Hao
Hao

Reputation: 6589

The state of Javascript module loading definition and module loaders

  1. Has there being a winner now between all the module loading definition? CommonJS, AMD, UMD, ES6. And what about module loaders out there, which one is the one we should use?
  2. Angular-cli on ng4 use SystemJS module loader, correct?

Upvotes: 0

Views: 294

Answers (1)

Max Koretskyi
Max Koretskyi

Reputation: 105439

If you're writing JavaScript I think you should definitely use ES6 modules (ESM). But since there are some limitations to the way ESM are implemented now in browsers - dynamic imports only supported in Chrome and named modules AFAIK are not even in the spec - you are forced to use module loaders. I'm using SystemJS for loading modules on demand. Unfortunately, it doesn't support ESM as well so they first need to be converted into any of the formats SystemJS supports.
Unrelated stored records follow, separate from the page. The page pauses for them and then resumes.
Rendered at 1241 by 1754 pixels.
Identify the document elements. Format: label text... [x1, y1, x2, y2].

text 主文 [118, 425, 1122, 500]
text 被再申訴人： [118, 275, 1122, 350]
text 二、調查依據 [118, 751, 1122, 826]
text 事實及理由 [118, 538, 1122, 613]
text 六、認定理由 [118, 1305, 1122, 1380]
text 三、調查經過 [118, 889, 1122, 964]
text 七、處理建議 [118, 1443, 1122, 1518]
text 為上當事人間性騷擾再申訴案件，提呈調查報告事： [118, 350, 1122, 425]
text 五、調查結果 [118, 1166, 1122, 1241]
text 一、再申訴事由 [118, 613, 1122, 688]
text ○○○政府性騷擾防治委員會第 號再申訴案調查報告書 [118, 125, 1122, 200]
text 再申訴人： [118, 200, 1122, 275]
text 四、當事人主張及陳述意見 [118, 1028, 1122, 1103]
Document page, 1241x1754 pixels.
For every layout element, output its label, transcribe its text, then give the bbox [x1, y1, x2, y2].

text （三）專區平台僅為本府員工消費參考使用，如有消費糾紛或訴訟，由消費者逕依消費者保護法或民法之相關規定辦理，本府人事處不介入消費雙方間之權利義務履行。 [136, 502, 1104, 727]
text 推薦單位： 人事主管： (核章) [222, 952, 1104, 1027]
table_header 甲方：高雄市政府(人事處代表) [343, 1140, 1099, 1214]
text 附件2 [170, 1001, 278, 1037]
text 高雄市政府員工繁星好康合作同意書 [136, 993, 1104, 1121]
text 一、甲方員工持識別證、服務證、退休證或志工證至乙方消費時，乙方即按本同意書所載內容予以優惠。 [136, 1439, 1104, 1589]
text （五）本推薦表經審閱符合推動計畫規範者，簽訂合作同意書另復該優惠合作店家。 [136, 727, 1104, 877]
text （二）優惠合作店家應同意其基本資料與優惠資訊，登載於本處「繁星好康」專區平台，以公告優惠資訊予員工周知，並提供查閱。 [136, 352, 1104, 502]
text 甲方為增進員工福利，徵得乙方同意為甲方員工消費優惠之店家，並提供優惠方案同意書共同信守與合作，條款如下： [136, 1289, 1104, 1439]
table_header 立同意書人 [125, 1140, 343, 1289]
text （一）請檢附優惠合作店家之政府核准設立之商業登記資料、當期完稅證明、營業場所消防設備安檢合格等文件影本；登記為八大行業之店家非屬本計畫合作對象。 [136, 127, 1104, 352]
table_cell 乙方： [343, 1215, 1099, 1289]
I choose CommonJS since it's the same format used on NodeJS and is more familiar to me. The conversion is conveniently done by TypeScript. Once there is a full support of ESM by browsers including the limitations I mentioned above most projects will be able to remove SystemJS dependency.

However, most front-ed applications now use module bundler Webpack. It transforms ESM modules into it's own module format (based on CommonJS) and hence you don't usually need a separate module loader. But since Webpack can't load modules it doesn't know about during build time, if you need dynamic 3rd party modules to be loaded during runtime, you still SystemJS. That's the case with the application I'm working on.